Value Stream Mapping visually describes a production process in order to help workers locate waste within it. Waste is any activity that doesn't add value for the customer. Typically, eliminating waste involves reducing the amount of inventory sitting around and shortening the time it takes to deliver a product or service to the customer upon its order.



The 5S method


Work areas evolve along with the processes they support. As your organization implements new actions and tools, you must find a place for them "somewhere." Over time, clutter can slowly build as piles of excess materials or tools grow and gradually gum up the smooth flow of work.



The 5S method is an essential tool for any quality initiative that seeks to clear up the flow of work. Five Ss describe five Japanese attributes required for a clean workplace:



  • Seiri (organization)

  • Seiton (neatness)

  • Seiso (cleaning)

  • Seiketsu (standardization)

  • Shitsuke (discipline)

Removing all the clutter from a process eliminates hidden inventories, frees floor space for productive use, improves the flow of materials through the workplace, reduces walk time, and shakes out unnecessary items for reuse elsewhere or landfill designation.



Rapid Improvement Events


No one knows a process like the workers who touch it every day. They know how the work should flow, they can identify obstacles that slow everyone down, and they deal with problems that never seem to go away. So, why not tap this source of institutional knowledge and turn it loose to fix the problems that vex workers day in and day out?



A Rapid Improvement Event (RIE) is an intensive process-improvement activity, where over a few days a company's workers bone up on Lean techniques and rebuild their processes to incorporate its principles. The workers take apart their work areas, rearrange items, and reassemble the spaces for more efficient work. The improvements are immediate, and the workers have ownership of the process and feel motivated to further refine it.



Lean Materials and Kanban


A company's materials are essential for the organization to work well, but they also tie up a large part of a company's capital. And while the company does its business year in and year out, its materials are stolen, damaged, rotting, corroding, and losing value in many other ways.

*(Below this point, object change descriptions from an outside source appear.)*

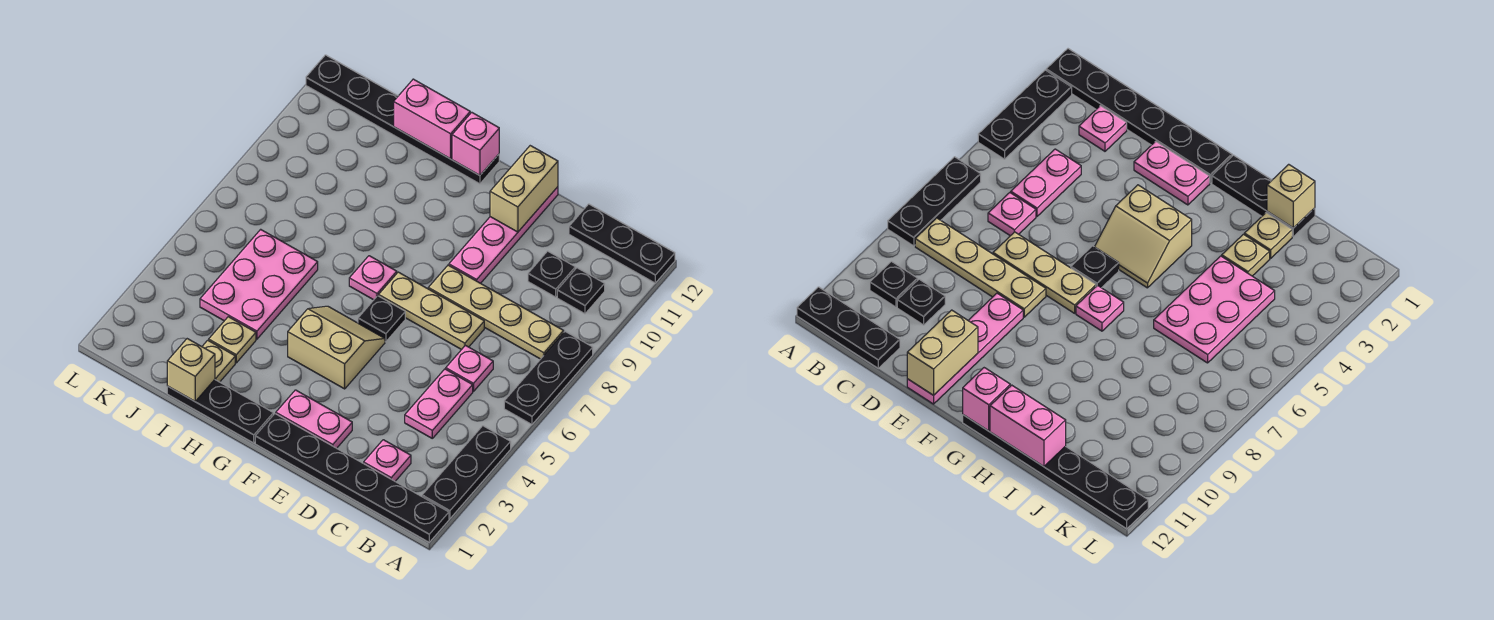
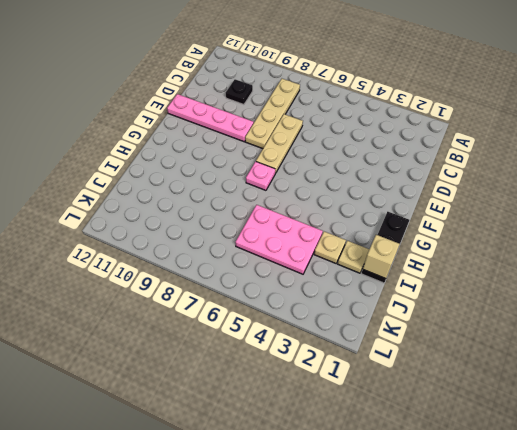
none -> black plate A1:F1 level 1
none -> black plate A2:A4 level 1
none -> black plate A6:A8 level 1

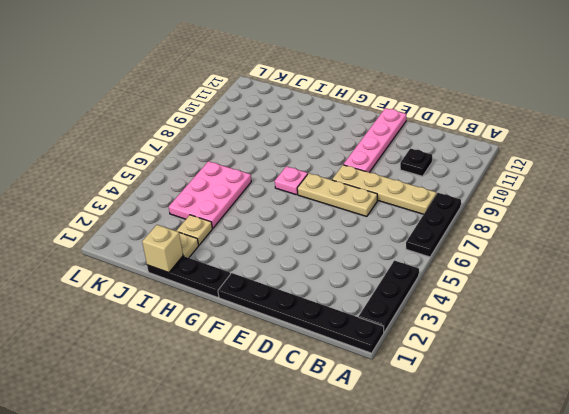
none -> black plate A12:C12 level 1
none -> black plate B10 level 1
none -> pink plate C2 level 1

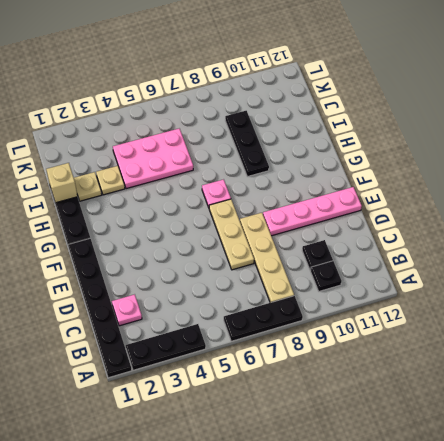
black plate H9:J9 level 1 -> black plate A12:C12 level 1
none -> pink plate C4:C5 level 1
none -> pink plate C6 level 1
none -> pink plate E2:F2 level 1

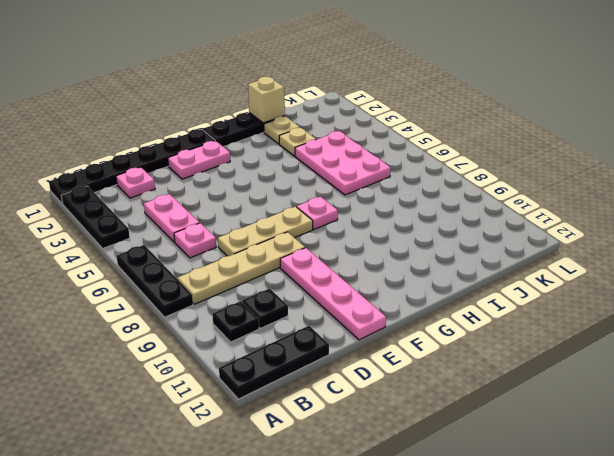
none -> tan slope F4:G5 level 1 top 4
none -> black plate F6 level 1
none -> black plate G12:L12 level 1

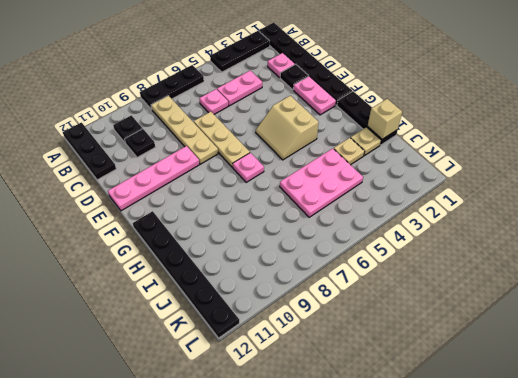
black plate D2 level 1 -> black plate F6 level 1
none -> tan brick E11:E12 level 2
none -> pink brick G12 level 2
none -> pink brick H12:I12 level 2

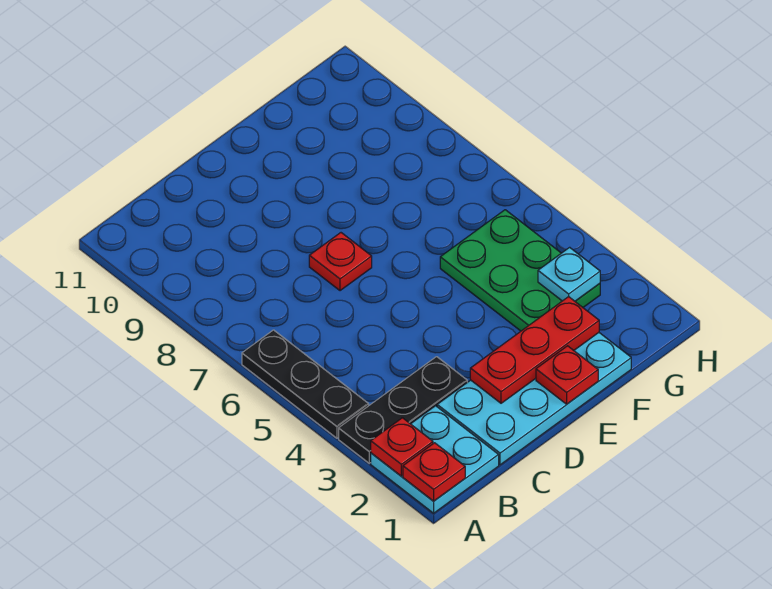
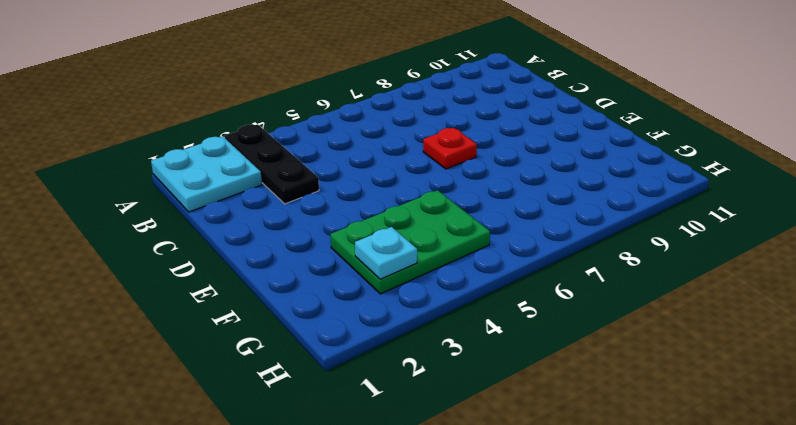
none -> black plate A4:A6 level 1
none -> cyan plate C1:F2 level 1

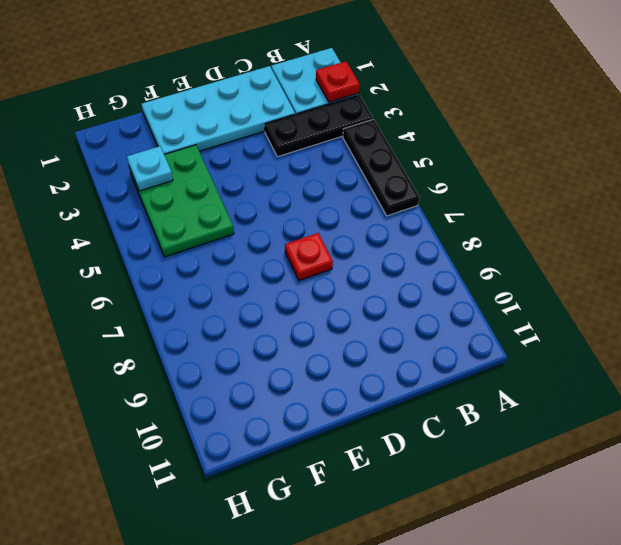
none -> red plate A1 level 2
none -> red plate D2:F2 level 2

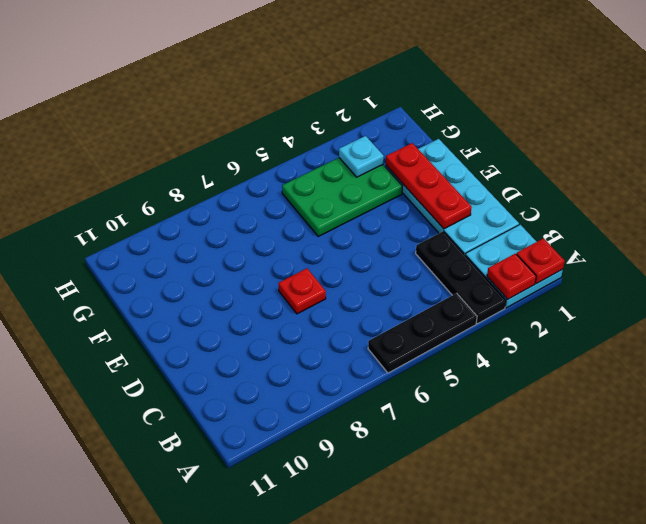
none -> red plate E1 level 2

A key part of the Lean approach is to minimize the amount of materials (both incoming and finished goods) you have sitting around in your facility. (What do you know? This minimization is called Lean Materials.) Excess materials hide problems with purchasing, work scheduling, scrap rates, and so on. Eliminating these excess materials provides an immediate financial benefit to your company — if you eliminate correctly.



You don't want to eliminate so thoroughly that you cause shortages. One method you can use to fix the problem of excess materials without causing shortages is Kanban. Kanban is a materials system controlled by the customer. When a consumer buys an item, action cascades back up the production line to make one more of that item.